Having long had a strong interest in Formula One racing (which admittedly has progressively waned since around 2012, as Sky have progressively taken over the coverage and commentator Martin Brundle jumped ship) I have decided to publish some of my ratings of how the Formula One drivers performed from 1990 onwards.
Relative to a starting rating of 9 out of 10, the following adjustments are made:
Drivers are deducted a mark for every half second per lap slower than the maximum feasible speed. Lap times are converted so that they are relative to a "best" lap time of 1:40.00 (or 100 seconds), thus giving a percentage difference (e.g. half a second per lap = 0.5% difference). This value has been chosen to maintain consistency, since a 2 tenths per lap difference indicates a smaller performance difference between the drivers if the circuit is long (e.g. Spa) than if it is relatively short.
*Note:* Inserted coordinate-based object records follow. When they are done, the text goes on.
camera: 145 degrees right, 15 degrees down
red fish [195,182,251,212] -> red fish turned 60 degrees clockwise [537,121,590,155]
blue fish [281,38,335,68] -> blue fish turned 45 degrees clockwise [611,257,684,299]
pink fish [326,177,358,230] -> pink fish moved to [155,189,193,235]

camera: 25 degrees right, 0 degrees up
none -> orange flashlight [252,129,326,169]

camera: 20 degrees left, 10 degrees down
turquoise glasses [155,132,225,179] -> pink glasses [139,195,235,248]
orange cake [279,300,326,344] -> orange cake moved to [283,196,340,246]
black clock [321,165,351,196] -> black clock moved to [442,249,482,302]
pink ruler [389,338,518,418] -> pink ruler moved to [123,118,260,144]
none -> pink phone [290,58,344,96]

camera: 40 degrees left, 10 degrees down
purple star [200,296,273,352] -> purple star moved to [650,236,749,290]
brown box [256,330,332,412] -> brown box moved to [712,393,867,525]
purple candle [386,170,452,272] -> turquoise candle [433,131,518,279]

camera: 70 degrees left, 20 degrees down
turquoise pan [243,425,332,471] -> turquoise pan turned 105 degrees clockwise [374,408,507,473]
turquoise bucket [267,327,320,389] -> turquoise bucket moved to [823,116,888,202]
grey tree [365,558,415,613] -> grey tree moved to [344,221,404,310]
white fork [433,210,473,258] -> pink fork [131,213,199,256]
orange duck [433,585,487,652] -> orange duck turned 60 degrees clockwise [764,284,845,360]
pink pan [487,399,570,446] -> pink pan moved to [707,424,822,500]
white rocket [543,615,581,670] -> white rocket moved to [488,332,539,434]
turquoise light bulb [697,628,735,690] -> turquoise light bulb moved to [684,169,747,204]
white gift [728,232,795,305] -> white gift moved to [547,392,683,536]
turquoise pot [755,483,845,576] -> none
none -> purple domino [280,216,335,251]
Determining the maximum speed is far from easy, but is mostly judged relative to the speed that the fastest driver of the era is capable of if in good form. I have assumed the fastest drivers since 1980 to be (in chronological order) Alain Prost, Ayrton Senna, Michael Schumacher, Fernando Alonso and Lewis Hamilton, with Gilles Villeneuve, Nelson Piquet, Nigel Mansell, Mika Hakkinen, Kimi Raikkonen and Sebastian Vettel very close behind. Some may doubt Alain Prost's inclusion in the first list, but his conservative approach during the mid to latter part of his career causes many to overlook how fast he was during the early part of his career.
Adjustments are made according to how good the car is, which takes into account the car's relative performance over the season as a whole, adjusted to take race-on-race variations into account. This is determined by a combination of factors, including pace differences over the race weekend as a whole, and how teams and drivers performed relative to each other in previous and subsequent seasons. I generally give weight primarily to the driver's race speed rather than qualifying speed, as the races are when points are won and lost, and a poor qualifying result tends to propagate across to the race anyway by compromising the driver's track position and race finishing time. But qualifying speed often gives a useful indication of how well the cars are doing.
Comparisons between team-mates are generally the most reliable basis for assessing speed, but even this is far from foolproof. Sometimes a team's number two driver is compromised, as was the case for Johnny Herbert at Benetton in 1995 for example, where the stats show that he was usually over a second per lap slower than Michael Schumacher, but I reckon that the real difference between the two was probably just over half a second per lap, considering that Johnny came very close to matching Mika Hakkinen in 1992 and Heinz-Harald Frentzen in 1996.
Setting fastest lap and/or winning the race can also gain a driver up to 1 extra mark, especially if the driver's rating would otherwise have been relatively low.
Entertainment and racecraft
This is where it gets more subjective, as I award drivers up to 2 extra marks for good wheel-to-wheel combat (e.g. strong overtaking moves or repeated overtaking attempts, or hard but fair defence of a position) and for moments of inspiration such as knowing the right moment to change tyres in changeable weather conditions or pressuring a rival into making a mistake. While F1 has increasingly evolved into a business, its appeal still depends considerably on entertaining the fans, and so I think it is worth rewarding drivers for providing entertainment.
Errors and unsporting behaviour
When drivers make errors (e.g. causing collisions, crashing out, spins, overshooting their pit crew) they can get up to 3 marks deducted per error (depending on how elementary the error is), or up to 4 marks deducted over a race distance if they make multiple errors. Again, much depends on the severity of the error and this is where some subjectivity can kick in. I do not generally deduct marks for "racing incidents" where the distribution of blame is controversial - if drivers race hard and try to entertain the crowds, every once in a while you will end up with contact.
Unsporting behaviour includes deliberately taking out another driver, excessive blocking, deliberately going off the track limits to gain an advantage, parking on the side of the track to try and get a session or race red-flagged. Up to 3 additional marks can be deducted from the driver's total for these depending on the magnitude of the unsporting behaviour. The most blatant examples to my mind include Ayrton Senna's move on Alain Prost at Suzuka 1990, Michael Schumacher's move on Jacques Villeneuve at Jerez 1997, and Michael Schumacher parking in qualifying at Monaco 2006 to stop Fernando Alonso from beating him, and these cases all resulted in hefty points deductions.
I don't factor the off-track politics and team building into consideration, although of course what happens off the race track can influence what happens on it.
The tables give each driver's rating out of 10 for each race of the season. An average rating is given for the first half of the season, for the second half, and for the season as a whole. Bold figures denote my "Driver of the Day" for that particular race.